Project Luther: Movies and Stars

Project Luther: Movies and Stars

April 24, 2015

Suppose you had to advise a Hollywood investor about which movies are most likely to make a profit at the box office. How should you proceed? Before answering, consider what the Wikipedia entry on film finance says about one example of such advice: “[Ryan] Kavanaugh has attempted to use data from major studios like Sony and NBC/Universal to build a complex Monte Carlo system to determine movie failure rates prior to production. His projects and business models have failed miserably, causing a half-a-billion dollars in losses. The box office results of his movies have been mixed, as there is no set ratios, blends, mixtures, method or secret crystal ball that can project movie revenues, investor risk or rejection parameters.” Now what? This sounds pretty discouraging, but surely we can predict something about movie revenues, even if only probabilistically. For project Luther of the Metis data science bootcamp I investigated the question of how the “star value” of a cast can affect revenue.

Movie Data: Collection and Exploration

I obtained movie data for the years 2005-2014 by scraping the website of BoxOfficeMojo. Since I am looking at domestic movie casts and domestic revenue for this analysis, I filtered out foreign movies as well as documentaries from the sample. The distribution of the number of movies released over the years, before and after the filter, is shown in Figure 1 (left panel). The right panel shows the distribution of movie releases by month (summed over the years in the sample).

Figure 1: Distribution of movie releases by year (left) and by month (right) for the sample used in this analysis.

Figure 2: Domestic Total Revenue versus Production Budget for movies in the analysis sample. A linear scale is used on both axes. The dashed green line is where revenue equals budget.
Each year sees the release of about 600 movies, with release dates peaking in early Spring and early Fall. Removing foreign movies and documentaries leaves about 400 movies per year. In total, the sample contains 6101 movies before filtering and 3832 movies after.

How well have movies done in the recent past? One way to answer this question is to plot total domestic revenue versus production budget. This is shown in Figure 2 for the years 2005-2013 (I left out 2014 for later testing purposes). Production budgets are typically rounded to the nearest tens of millions of dollars, which explains why some points in the figure are vertically aligned. Although this figure shows in detail the upper tail of the joint distribution of revenue and budget, it hides the lower tail. The latter is revealed by using a logarithmic scale on both axes, as done in the top-right panel of Figure 3.

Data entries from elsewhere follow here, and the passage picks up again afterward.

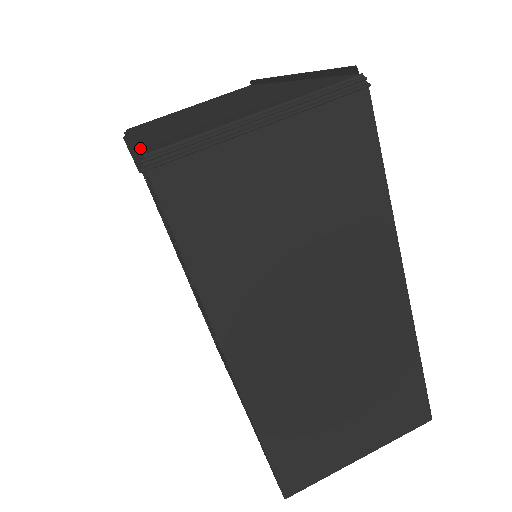
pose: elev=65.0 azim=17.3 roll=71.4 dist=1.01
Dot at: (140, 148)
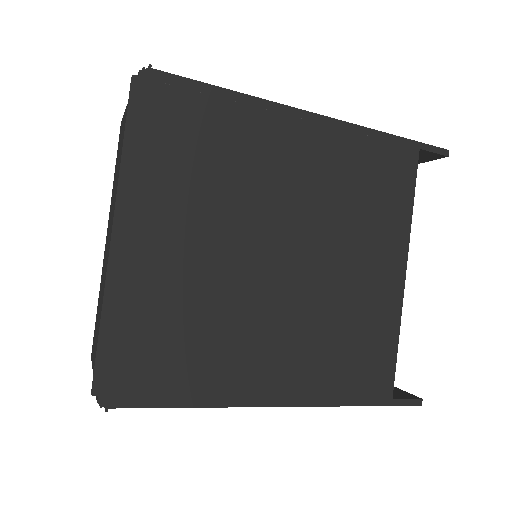
Dot at: (95, 324)
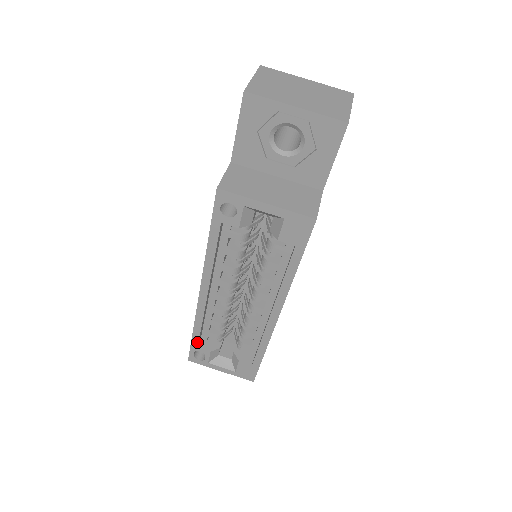
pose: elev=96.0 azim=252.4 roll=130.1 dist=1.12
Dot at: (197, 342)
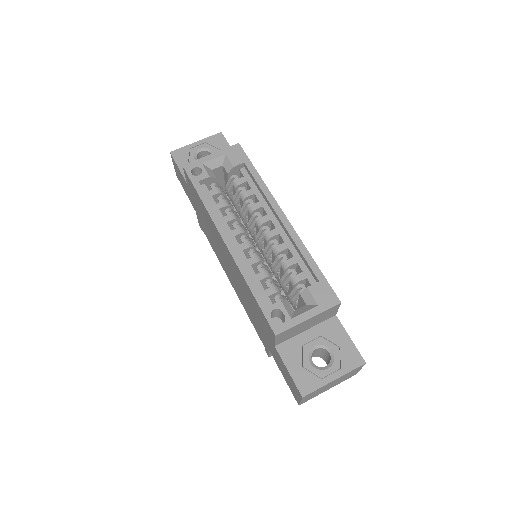
Dot at: (262, 299)
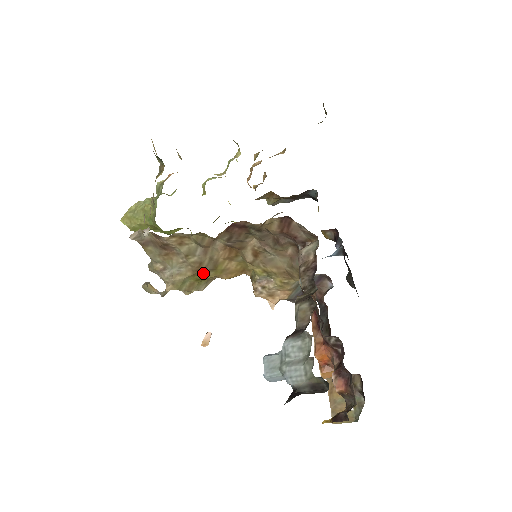
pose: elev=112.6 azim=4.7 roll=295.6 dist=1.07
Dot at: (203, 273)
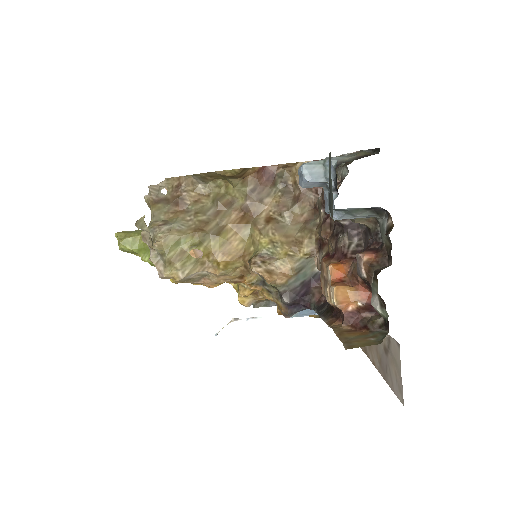
Dot at: (203, 237)
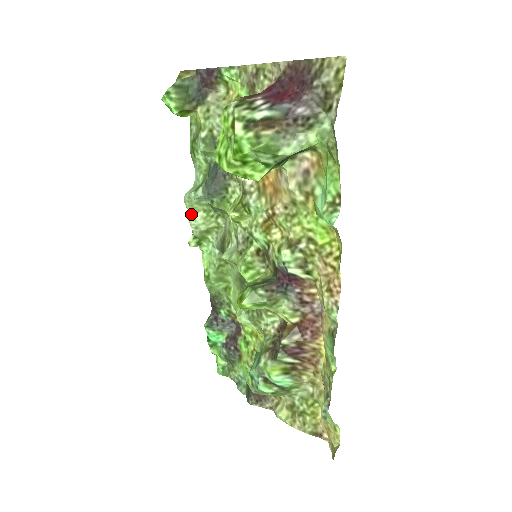
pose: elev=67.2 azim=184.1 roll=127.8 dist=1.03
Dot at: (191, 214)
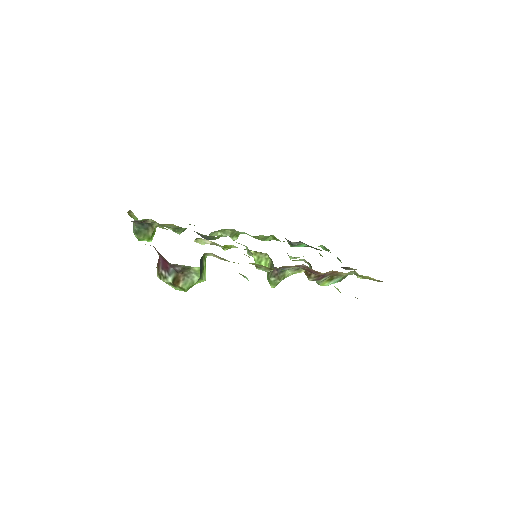
Dot at: (216, 235)
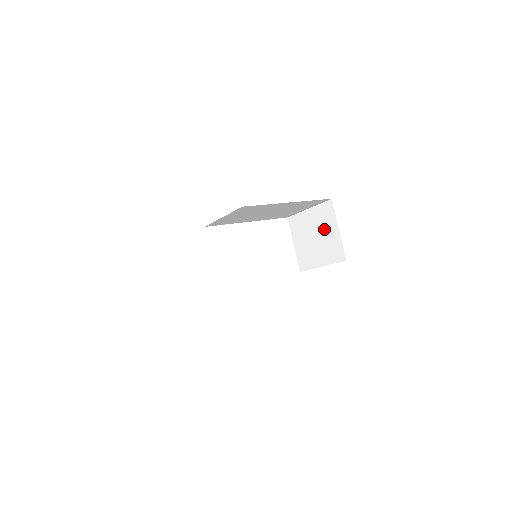
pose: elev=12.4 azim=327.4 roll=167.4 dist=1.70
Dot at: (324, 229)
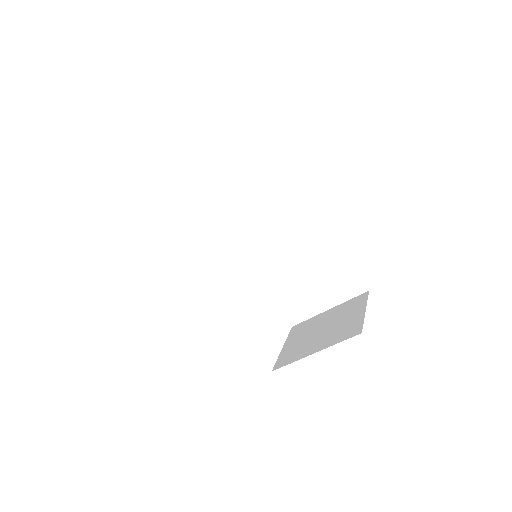
Dot at: (342, 317)
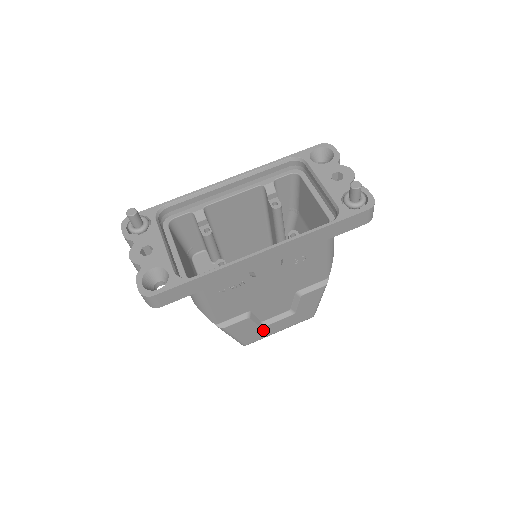
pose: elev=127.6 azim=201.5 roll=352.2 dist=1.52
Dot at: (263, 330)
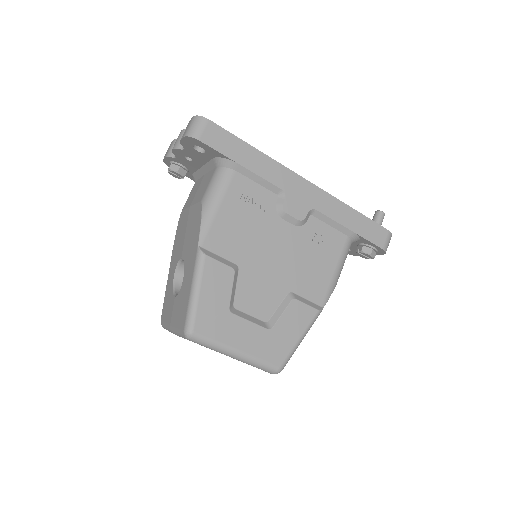
Dot at: (227, 321)
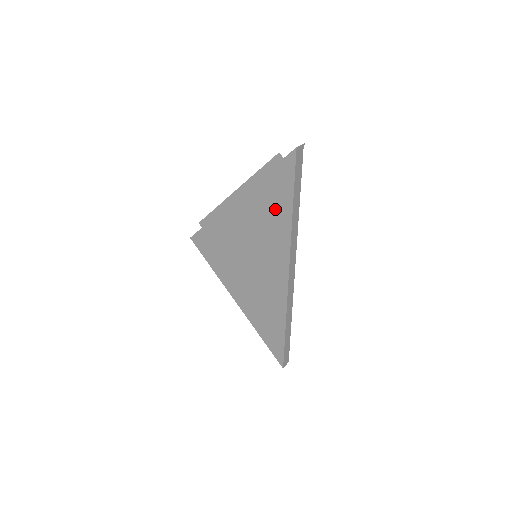
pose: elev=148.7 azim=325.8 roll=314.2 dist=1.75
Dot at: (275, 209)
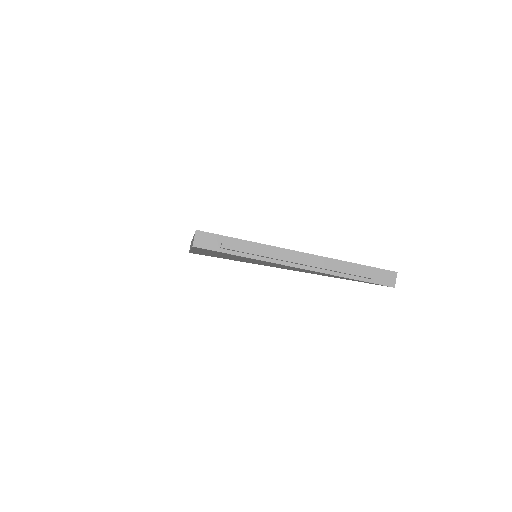
Dot at: occluded
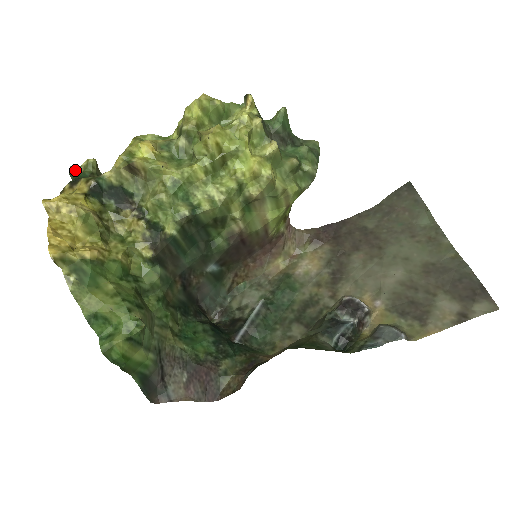
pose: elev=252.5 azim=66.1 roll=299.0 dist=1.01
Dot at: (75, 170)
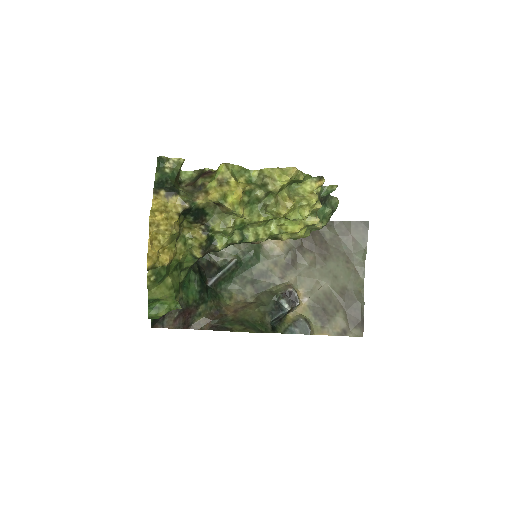
Dot at: (165, 162)
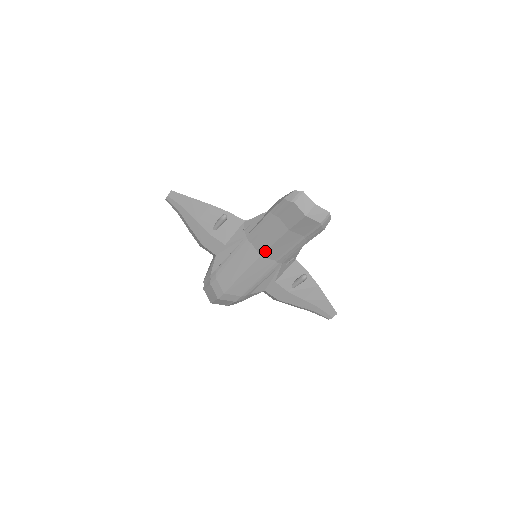
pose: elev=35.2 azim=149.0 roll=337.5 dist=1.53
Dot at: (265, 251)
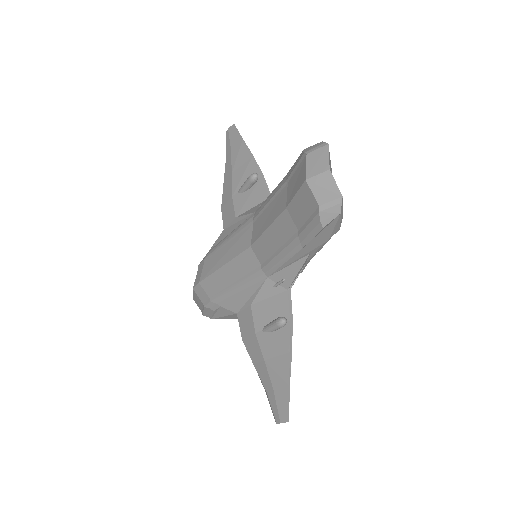
Dot at: (257, 240)
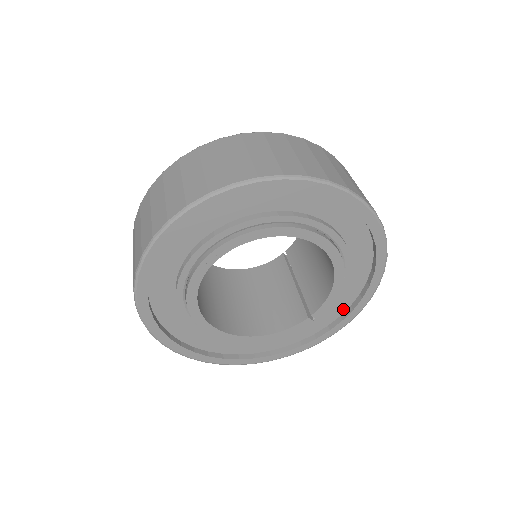
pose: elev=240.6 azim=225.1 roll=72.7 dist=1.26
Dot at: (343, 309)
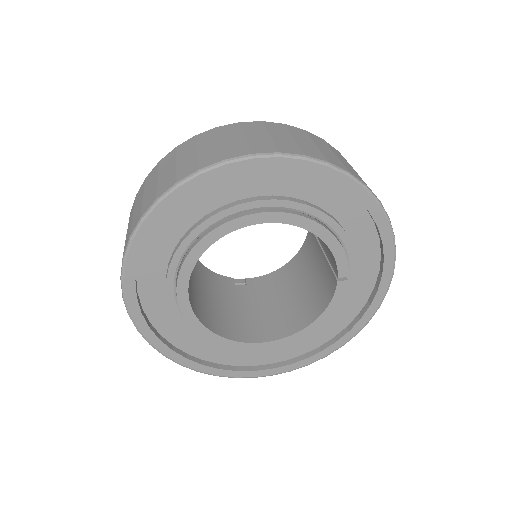
Dot at: (375, 247)
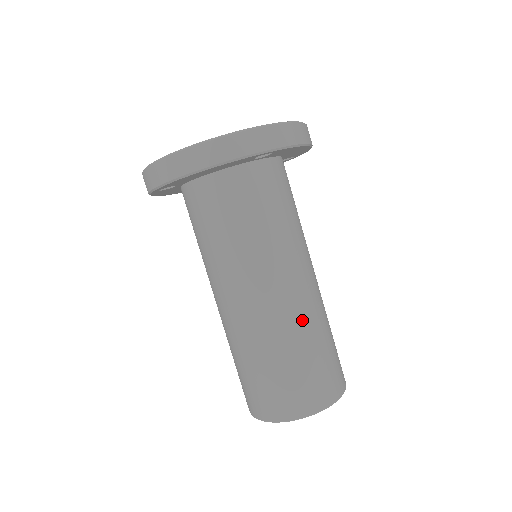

Figure 3: Domestic Total Revenue versus Production Budget on a log-log scale, with one-dimensional projections.

The top-right corner of the log-log version of the scatter plot shows how the revenue fluctuates around a line of “zero profit”Admittedly this line of zero profit is a bit of a fiction. Other factors affect profit, such as the promotional budget, which can be as substantial as the production budget (see for example this post by Charlie Jane Anders). As a rule of thumb, a movie needs to make twice its production budget to break even. However, this only strengthens the points I am about to make. , where revenue equals budget.
Figure 4: Distribution of Domestic Total Revenue for all movies, regardless of whether the Production Budget is known.
In addition there is a worrisome tail of movies with domestic total below about 2x106: In this region there are remarkably few movies that make a profit. This is a good place to mention that this plot only contains 1206 movies, out of more than 3000 in the 2005-2013 sample, and that this is because the balance of movies don’t have a production budget listed on the BoxOfficeMojo website. If we plot a histogram of the domestic total revenue regardless of whether the production budget is known, we get Figure 4. This histogram contains 3313 movies and exhibits two peaks! Compared to the top-left panel of Figure 3, the new peak appears to the left of the main peak, precisely where the negative-profit movies show up on the Figure 3 scatter plot. One cannot help but speculate that all the movies for which no production budget is available were actually “flops”. Whereas this is pure speculation, it is hard to evade the conclusion that something systematic must be at work. Maybe the absence of a production budget correlates with some specific release years or months, or movie genres, or MPAA ratings? This is straightforward to check with the help of Figure 5 below.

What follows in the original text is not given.